● **ESERCIZIO DA SVOLGERE 1**
Ricopia dall'estratto sulla Valle d'Aosta la parte che si apre con le parole contenenti "Italia, quanto sei" e si chiude con "sentiva il bisogno.".

● **ESTRATTO DALLA FONTE**
Italia, quanto sei lunga, cantava Giovanna Marini, pensando agli italiani del Sud e a quelli del Nord come espressione di tòpoi complementari, asimmetrici e, nonostante tutto, indivisibili. Ma se andiamo oltre il nord, scopriamo come a questi tòpoi sfugga forse la Valle d'Aosta, isola, luogo sospeso, semplicemente immaginato e dunque sconosciuto, restituita al resto del paese nelle cartoline rassicuranti di una montagna immobile, senza tempo. A squarciare il velo di retorica legata alla montagna valdostana, ci hanno pensato, in questi giorni di mezza estate, due libri e un personaggio. Se ne sentiva il bisogno.
Cominciamo dalla cronaca. Solo pochi giorni fa la neve ha coperto le cime e i pascoli poco sopra i 2mila metri di altitudine, quasi a salutare in silenzio l'ultimo grande vecchio della montagna valdostana, la guida del Cervino Jean Bich, scomparso a 94 anni, pronto ora a raggiungere la suggestiva Spoon River della Piazzetta delle Guide a Valtournenche, un perimetro abitato di facciate letteralmente coperte di lapidi. Alpinista eroico, se ne è andato ai piedi del monte più bello e della sua nemesi in cemento, Cervinia. Fine di un'epoca. E adesso? Vissuta e amata da personaggi come Massimo Mila e Luigi Einaudi, che ne apprezzavano l'asperità geografica e culturale, la Valle d'Aosta è divenuta sconosciuta a chi (valdostani compresi) l'ha avvolta per decenni nell'immaginario folklorico e celebrativo legato a contemplanti bergers e a conquistatori indomiti di vette. In realtà, negli alpeggi ci si alza alle 4,30 del mattino e si lavora molto (ormai lo fa quasi esclusivamente la comunità marocchina), mentre in montagna le eroiche Guide, lasciati al loro destino i viaggiatori inglesi, si occupano ora delle famiglie russe in cerca di un brivido e di qualche istantanea.

● **RECORD ELENCATI**

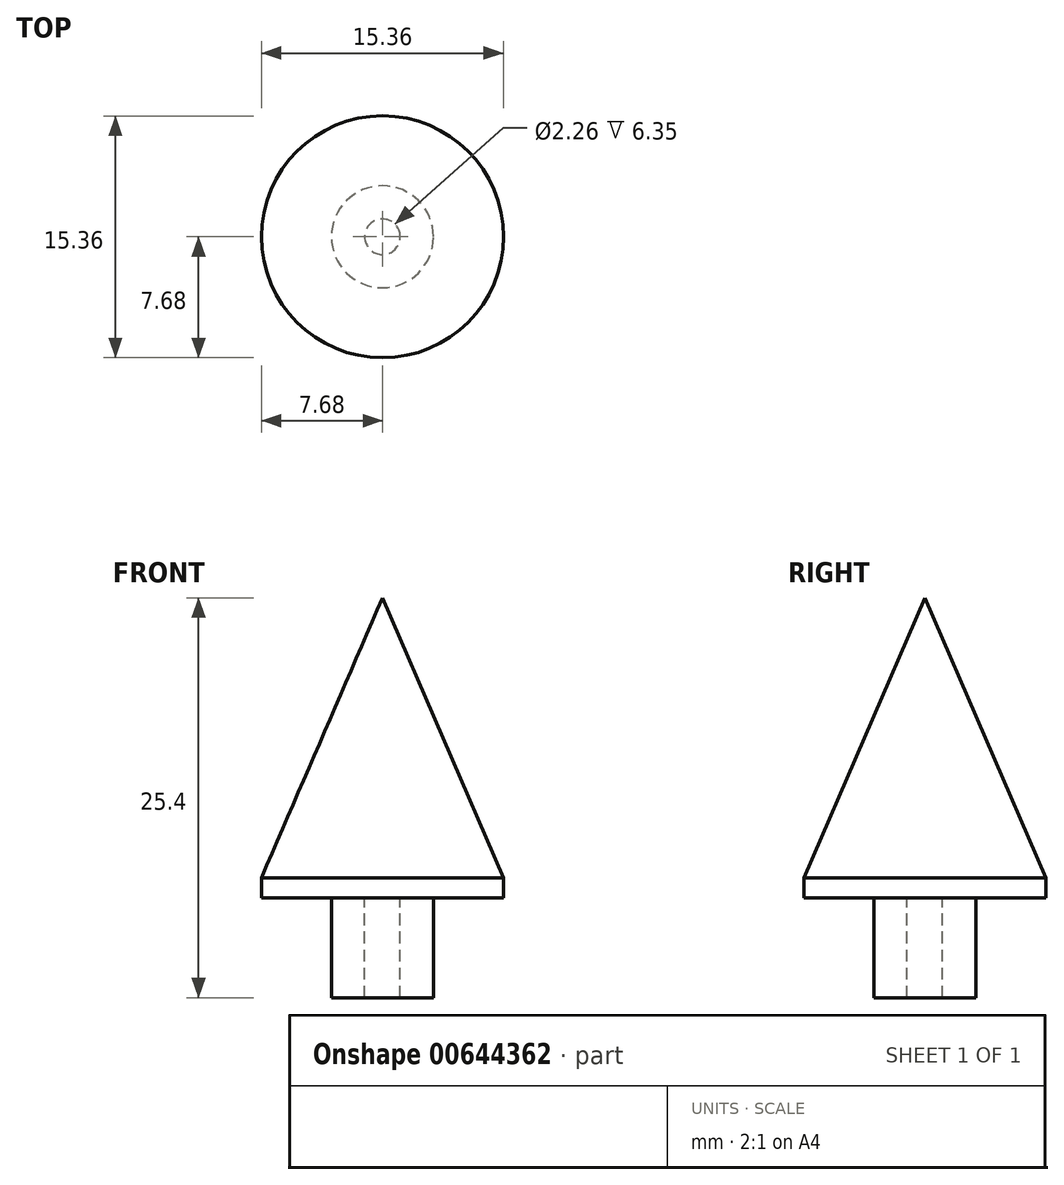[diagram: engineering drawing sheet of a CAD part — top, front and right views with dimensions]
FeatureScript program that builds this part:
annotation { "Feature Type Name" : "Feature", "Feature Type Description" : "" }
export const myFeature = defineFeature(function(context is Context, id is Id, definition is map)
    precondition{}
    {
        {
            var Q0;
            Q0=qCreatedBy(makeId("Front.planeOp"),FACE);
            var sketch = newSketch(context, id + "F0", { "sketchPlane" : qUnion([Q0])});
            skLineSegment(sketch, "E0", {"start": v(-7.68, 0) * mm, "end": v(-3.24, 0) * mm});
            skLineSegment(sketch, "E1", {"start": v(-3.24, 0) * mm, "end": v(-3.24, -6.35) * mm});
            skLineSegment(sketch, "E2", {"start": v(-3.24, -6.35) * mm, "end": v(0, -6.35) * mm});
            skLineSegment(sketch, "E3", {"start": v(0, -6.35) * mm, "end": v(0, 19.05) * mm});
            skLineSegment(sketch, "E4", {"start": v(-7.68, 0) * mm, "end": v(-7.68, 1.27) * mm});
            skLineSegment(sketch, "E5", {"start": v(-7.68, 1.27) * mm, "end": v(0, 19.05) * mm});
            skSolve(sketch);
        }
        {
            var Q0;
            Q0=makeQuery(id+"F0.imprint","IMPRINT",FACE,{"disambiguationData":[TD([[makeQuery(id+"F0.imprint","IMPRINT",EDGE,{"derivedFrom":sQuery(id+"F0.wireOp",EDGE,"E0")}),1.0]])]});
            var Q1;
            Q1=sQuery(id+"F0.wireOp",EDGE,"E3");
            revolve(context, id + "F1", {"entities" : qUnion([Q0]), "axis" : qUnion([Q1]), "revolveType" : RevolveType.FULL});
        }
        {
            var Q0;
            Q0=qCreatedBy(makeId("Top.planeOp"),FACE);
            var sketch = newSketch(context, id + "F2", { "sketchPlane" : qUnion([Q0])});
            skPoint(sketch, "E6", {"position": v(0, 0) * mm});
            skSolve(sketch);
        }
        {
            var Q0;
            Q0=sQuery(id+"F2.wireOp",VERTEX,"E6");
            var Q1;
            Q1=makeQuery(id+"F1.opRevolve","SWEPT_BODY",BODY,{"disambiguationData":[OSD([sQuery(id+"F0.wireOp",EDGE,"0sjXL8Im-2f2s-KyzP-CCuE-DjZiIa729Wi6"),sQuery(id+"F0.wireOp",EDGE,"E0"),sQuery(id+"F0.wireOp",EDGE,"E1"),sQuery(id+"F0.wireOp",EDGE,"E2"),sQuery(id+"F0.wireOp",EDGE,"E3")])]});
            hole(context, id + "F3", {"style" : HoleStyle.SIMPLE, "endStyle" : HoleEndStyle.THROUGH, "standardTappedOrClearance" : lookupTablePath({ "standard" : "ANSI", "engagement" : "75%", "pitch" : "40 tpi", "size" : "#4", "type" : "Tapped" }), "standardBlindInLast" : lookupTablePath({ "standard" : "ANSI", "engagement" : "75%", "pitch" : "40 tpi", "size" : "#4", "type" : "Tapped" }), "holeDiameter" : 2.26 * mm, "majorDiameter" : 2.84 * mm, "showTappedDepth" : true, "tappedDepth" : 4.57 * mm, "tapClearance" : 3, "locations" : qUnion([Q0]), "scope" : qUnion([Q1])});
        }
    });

● **ESERCIZIO DA SVOLGERE 2**
Trova nei record ogni riga in cui compare la stringa "makeQuery" e ricopiala.

● **RISPOSTA COMPLETA 1**
Italia, quanto sei lunga, cantava Giovanna Marini, pensando agli italiani del Sud e a quelli del Nord come espressione di tòpoi complementari, asimmetrici e, nonostante tutto, indivisibili. Ma se andiamo oltre il nord, scopriamo come a questi tòpoi sfugga forse la Valle d'Aosta, isola, luogo sospeso, semplicemente immaginato e dunque sconosciuto, restituita al resto del paese nelle cartoline rassicuranti di una montagna immobile, senza tempo. A squarciare il velo di retorica legata alla montagna valdostana, ci hanno pensato, in questi giorni di mezza estate, due libri e un personaggio. Se ne sentiva il bisogno.

● **RISPOSTA COMPLETA 2**
            Q0=makeQuery(id+"F0.imprint","IMPRINT",FACE,{"disambiguationData":[TD([[makeQuery(id+"F0.imprint","IMPRINT",EDGE,{"derivedFrom":sQuery(id+"F0.wireOp",EDGE,"E0")}),1.0]])]});
            Q1=makeQuery(id+"F1.opRevolve","SWEPT_BODY",BODY,{"disambiguationData":[OSD([sQuery(id+"F0.wireOp",EDGE,"0sjXL8Im-2f2s-KyzP-CCuE-DjZiIa729Wi6"),sQuery(id+"F0.wireOp",EDGE,"E0"),sQuery(id+"F0.wireOp",EDGE,"E1"),sQuery(id+"F0.wireOp",EDGE,"E2"),sQuery(id+"F0.wireOp",EDGE,"E3")])]});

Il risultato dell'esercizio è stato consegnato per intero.